Ticket #1854 (new enhancement)
libswscale has unreasonable alignment constraints
| Reported by: | gjdfgh | Owned by: | |
|---|---|---|---|
| Priority: | wish | Component: | swscale |
| Version: | git-master | Keywords: | |
| Cc: | Blocked By: | ||
| Blocking: | Reproduced by developer: | no | |
| Analyzed by developer: | no |
Description
First of, there's a difference between alignment of single pixels, and alignment of the image start pointer. It's reasonable to demand strict alignment constraints on single pixels, e.g. that a pixels of size 4 should be aligned to 4.
But having a 16 byte alignment on a pixel start pointer is not reasonable. For example, this doesn't allow passing cropped images to libswscale. (Unless the images are cropped in a way they satisfy the alignment constraints again.)
Rather than fully reverting to the slow path in this case, libswscale should use the slow path only for the first N unaligned pixels, until an aligned pixel is reached, and then continue with an accelerated SIMD code path.
Change History
comment:1 Changed 7 months ago by cehoyos
- Priority changed from normal to wish
- Version changed from unspecified to git-master
comment:2 Changed 7 months ago by compn
do you have a benchmark with your code or ffmpeg that shows the difference in time between a slow path and the simd path?

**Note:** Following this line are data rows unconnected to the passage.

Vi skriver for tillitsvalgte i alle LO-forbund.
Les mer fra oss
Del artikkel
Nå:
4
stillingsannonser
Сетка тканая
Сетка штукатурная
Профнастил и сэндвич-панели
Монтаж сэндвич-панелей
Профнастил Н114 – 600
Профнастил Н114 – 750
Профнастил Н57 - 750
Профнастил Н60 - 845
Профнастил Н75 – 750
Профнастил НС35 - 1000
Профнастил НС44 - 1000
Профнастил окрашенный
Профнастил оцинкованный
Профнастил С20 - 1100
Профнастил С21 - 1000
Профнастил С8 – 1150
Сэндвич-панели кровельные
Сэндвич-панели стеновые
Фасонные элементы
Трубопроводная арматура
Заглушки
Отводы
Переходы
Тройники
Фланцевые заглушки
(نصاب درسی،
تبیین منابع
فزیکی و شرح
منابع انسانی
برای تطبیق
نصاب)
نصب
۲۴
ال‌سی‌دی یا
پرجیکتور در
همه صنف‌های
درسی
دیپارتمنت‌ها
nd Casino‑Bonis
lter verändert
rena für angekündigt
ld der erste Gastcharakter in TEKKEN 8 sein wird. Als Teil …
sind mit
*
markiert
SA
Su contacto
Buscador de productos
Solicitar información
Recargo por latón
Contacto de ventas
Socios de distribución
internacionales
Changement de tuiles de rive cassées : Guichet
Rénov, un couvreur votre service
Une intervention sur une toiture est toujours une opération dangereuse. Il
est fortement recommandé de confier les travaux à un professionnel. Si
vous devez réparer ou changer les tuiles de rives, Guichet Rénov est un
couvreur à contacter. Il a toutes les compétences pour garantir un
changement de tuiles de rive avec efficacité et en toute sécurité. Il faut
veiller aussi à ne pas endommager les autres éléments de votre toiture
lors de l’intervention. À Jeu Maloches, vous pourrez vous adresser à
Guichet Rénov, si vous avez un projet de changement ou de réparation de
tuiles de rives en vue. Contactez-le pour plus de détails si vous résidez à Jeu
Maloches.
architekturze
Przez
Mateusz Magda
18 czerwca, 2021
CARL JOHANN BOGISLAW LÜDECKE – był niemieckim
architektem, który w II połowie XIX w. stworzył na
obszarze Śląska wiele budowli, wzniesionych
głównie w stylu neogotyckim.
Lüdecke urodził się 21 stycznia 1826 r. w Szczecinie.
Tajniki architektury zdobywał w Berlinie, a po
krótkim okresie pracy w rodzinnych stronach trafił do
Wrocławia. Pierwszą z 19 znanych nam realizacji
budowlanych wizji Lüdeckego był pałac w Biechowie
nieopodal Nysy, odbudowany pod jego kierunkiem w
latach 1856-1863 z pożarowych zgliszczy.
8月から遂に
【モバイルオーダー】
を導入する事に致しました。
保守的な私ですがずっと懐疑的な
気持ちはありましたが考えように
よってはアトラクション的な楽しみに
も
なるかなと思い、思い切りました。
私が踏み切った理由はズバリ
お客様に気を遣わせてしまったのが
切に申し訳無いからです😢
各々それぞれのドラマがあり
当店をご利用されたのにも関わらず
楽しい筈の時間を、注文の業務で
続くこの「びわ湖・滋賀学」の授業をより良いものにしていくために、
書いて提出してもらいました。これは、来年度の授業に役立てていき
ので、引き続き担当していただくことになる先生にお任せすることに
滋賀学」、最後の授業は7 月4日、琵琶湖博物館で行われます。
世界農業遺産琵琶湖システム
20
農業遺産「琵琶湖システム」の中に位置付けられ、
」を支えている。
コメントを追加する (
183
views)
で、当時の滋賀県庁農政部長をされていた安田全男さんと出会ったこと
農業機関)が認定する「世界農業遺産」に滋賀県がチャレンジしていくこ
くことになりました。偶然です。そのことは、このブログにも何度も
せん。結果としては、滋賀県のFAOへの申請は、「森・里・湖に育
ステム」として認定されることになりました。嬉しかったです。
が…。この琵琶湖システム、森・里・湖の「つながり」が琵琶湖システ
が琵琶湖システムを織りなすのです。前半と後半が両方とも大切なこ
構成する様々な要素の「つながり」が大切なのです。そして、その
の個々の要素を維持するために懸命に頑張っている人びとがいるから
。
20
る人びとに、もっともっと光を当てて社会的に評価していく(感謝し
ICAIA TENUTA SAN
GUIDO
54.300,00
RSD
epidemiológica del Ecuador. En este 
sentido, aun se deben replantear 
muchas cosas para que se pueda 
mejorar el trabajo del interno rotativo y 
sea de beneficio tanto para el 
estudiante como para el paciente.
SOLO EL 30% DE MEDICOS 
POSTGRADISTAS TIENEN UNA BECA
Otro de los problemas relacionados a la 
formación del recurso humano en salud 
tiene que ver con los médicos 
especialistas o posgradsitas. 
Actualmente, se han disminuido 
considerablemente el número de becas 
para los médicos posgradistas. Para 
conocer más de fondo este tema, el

bonus points for a sample file which shows this problem.
comment:3 Changed 2 months ago by michael
swscale does not revert to "the slow path" on misaligned data, it should just be slower because some operations are slower on misaligned data and some codepathes are not possible on misaligned data because the CPU instructions require aligned data.
Please provide some specific examples where there are problems, like unreasonable slowdown, crashes (which would be a bug) or other. This feature request as such is hard to implement as its to vague.
The suggestion about mixing unaligned and aligned is generally not possible as source & destination can have different alignmnet and even if they match the data tables then would likely not.



If this is reproducible with ffmpeg, please provide an example command line together with complete, uncut console output to make this a valid ticket.